他靠在我身侧,轻轻抚弄我的背,待我呼吸平缓,才开口道:“你在雪里跪了那么久,一回府便发烧昏迷,我怎能走得开?”
他握住我的肩膀,恨恨道,“你可真是……够胡闹了!”
我知他为何生气,勉强一笑:“我不如此,真金是不肯回的,没有别的办法。”
想到这里,又急问:“真金现下如何?答吉古阿散呢?”
“太子已被送回东宫,有太子妃和诸皇孙在旁,不必担忧;至于朝上,我已传命停罢钩考,奸党亦被拘捕。
内外一切稳妥,风波平息,你无须忧虑。”
我这才长出了一口气。
今日一早便逢剧变,一颗心始终高高悬着,周旋了大半日,才算摆平风波。
可我依旧心有余悸:皇帝虽说不做追究,可此事一出,父子间毕竟有了嫌隙,日后又该怎么弥补呢?
安童见我面露愁色,一时慌了神,忍不住问:“还在担心什么?”
他说着,一个个吻轻柔地落在我额头,一面吻我,一面轻轻拍着我的背,叹道:“还是想想你自己罢!
你若有个好歹,我可怎么办呢?”
听他说得严肃,我不禁扑哧一笑:“我自幼多病,早已习惯了,偶尔受寒染疾,却是不妨事的。
我只担心太子,今天我真是吓坏了,好在有惊无险……”
他见我笑得顽赖,又不禁皱眉,半是气恼半是心疼,望着我眼神晦涩难言,说不出是什么情绪。
沉默中,他低眸凝视我,手指自我发间穿过,慢慢梳笼,一次又一次,也没有厌烦。
我只觉舒服极了,忍不住轻轻一哼,心里的忧思也慢慢飘散了。
我神思昏昏,倦怠惫懒。
被他侍弄得舒服了,我更不客气,拉过他胳膊,当软枕一般枕着,靠在他怀里,时不时抬眼,偷觑他好看的轮廓。
他见我在病中犹不安分,又是好气又是好笑。
轻轻吻下来,将我的眼睛吻住,好让我阖目休息。
我乖乖照做,顺从地闭上了眼睛,而后他的嘴唇稍稍移开,又落到我唇上,深入地吻了起来。
待他的舌尖缠过来,我便情不自禁地回应。
今日的风波有多惊魂,眼下的平静便有多宝贵。
折腾了一日,我惊惧交加,累极困极,只想在他身旁,被他抚慰,被他亲吻。
我们缠吻了一阵儿,彼此都有些动情,连呼吸都带了几分旖旎的味道。
他低下头,嘴唇在我颈间流连,轻轻吮吻那里的肌肤,见我身上仍是发烫,便强忍着停下来,情欲弥漫过后,眼里只是歉意。

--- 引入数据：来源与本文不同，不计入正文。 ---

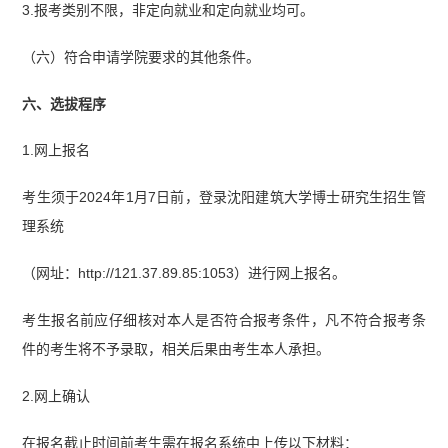
3.报考类别不限，非定向就业和定向就业均可。
（六）符合申请学院要求的其他条件。
六、选拔程序
1.网上报名
考生须于2024年1月7日前，登录沈阳建筑大学博士研究生招生管
理系统
（网址：http://121.37.89.85:1053）进行网上报名。
考生报名前应仔细核对本人是否符合报考条件，凡不符合报考条
件的考生将不予录取，相关后果由考生本人承担。
2.网上确认
在报名截止时间前考生需在报名系统中上传以下材料：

我却只想延续这份温存,一时起了作孽的心思,在他不备的瞬间,搂住他的脖子,在他耳畔轻语,他浑身一颤,几乎要松动,而后冷静下来:“不行!”
“我已好多了,不妨事,将养几日便可。”
我含混道,内心也是有所顾虑,但遭逢惊变,那份渴求竟变得如此强烈,超乎我的想象,也超乎我的理智和廉耻。